ACTIVITY 1:
Answer these from the article on cameras and medical malpractice:
(a) On which vehicles does the article say dash cams are used?
(b) Whom can a camera protect in medical care and procedures?
(c) What does the writer say cameras would blow the top off of?
ACTIVITY 2: Carry on writing the article on cameras and medical malpractice, picking up after its last sentence.

Start of EXCERPTED PASSAGE

The Black Box Approach to Preventing Medical Malpractice
These days we are using recording equipment and cameras more than ever before. Advanced technology coupled with lower cost and increased availability make cameras an excellent option for a variety of applications. From dash cams on police and emergency response vehicles, body cams on officers, traffic light cameras, security monitoring devices for homes and buildings and more – The list is endless! Our camera technology is widely praised and accepted, even as part of the law and order process. When it comes to medical care and procedures, a camera can be a useful tool to protect both patients and medical professionals. That begs the big question – why are cameras not allowed in the operating room or in hospitals and medical facilities?
As a legal professional with decades of experience representing clients against horrific medical malpractice claims, I can tell you with certainty that cameras in ORs and other hospital and medical facilities will be fought tooth and nail by the healthcare industry. From big insurance companies to big pharma, doctors and medical experts tasked with our care, cameras would blow the top off of the culture of secrecy in our medical industry.

End of EXCERPTED PASSAGE
Start of RECORD EXCERPTS

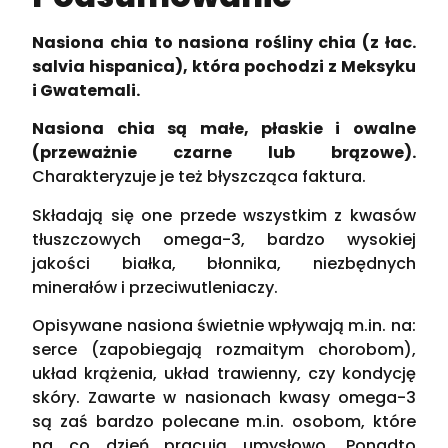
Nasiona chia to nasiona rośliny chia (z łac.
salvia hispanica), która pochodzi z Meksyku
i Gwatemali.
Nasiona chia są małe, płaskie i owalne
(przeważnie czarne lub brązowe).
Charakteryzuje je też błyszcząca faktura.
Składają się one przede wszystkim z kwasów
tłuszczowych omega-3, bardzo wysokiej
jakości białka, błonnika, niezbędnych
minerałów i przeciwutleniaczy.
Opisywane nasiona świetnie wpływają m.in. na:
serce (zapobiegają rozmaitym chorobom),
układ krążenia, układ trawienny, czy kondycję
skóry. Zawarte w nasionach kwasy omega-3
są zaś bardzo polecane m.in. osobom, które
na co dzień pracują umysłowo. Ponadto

End of RECORD EXCERPTS
Start of RECORD EXCERPTS

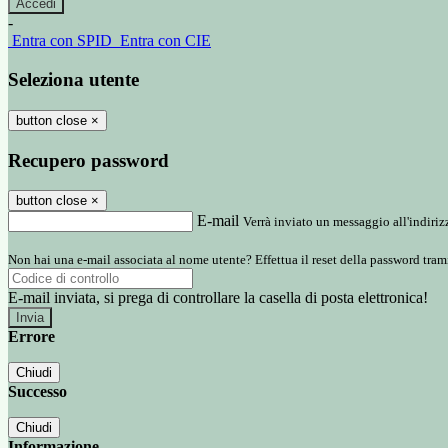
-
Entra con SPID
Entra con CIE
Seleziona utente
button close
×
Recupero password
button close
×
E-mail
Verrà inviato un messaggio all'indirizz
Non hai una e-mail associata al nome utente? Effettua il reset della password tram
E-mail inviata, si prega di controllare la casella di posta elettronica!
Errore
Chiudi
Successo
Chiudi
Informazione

End of RECORD EXCERPTS

WRITTEN REPLY 1:
(a) Police and emergency response vehicles.
(b) Both patients and medical professionals.
(c) The culture of secrecy in the medical industry.

WRITTEN REPLY 2:
The Impact of Cameras in the OR
If we look at an operating room for example, a camera and its subsequent recordings can be used for both monitoring surgical procedures and educational opportunities.
Monitoring would offer medical professionals and patients alike with protection. For doctors and medical staff, patients cannot accuse them of wrong doing so long as the recording is proven accurate and unaltered. For patients, proof of negligence would be irrefutable – Which is also arguably a benefit to the medical community as well, preventing dangerous individuals from providing care.
So why are cameras hotly opposed? Medical experts claim recording procedures would be a breach of doctor / patient confidentiality, and may create a potential for abuse, I personally think that both of these reasons are completely unsubstantiated!
From the privacy standpoint, recordings would be handled just as carefully as patient medical records and other personal information. From the abuse perspective; a potential increase in medical malpractice claims, simply boils down to the very basic principle that if you did nothing wrong, there is no case!
Recently, a few instances of medical malpractice has brought this issue to the forefront again, but to no avail. Theoretically, cameras in the operating room and in our healthcare facilities could reduce medical malpractice claims exponentially across the board!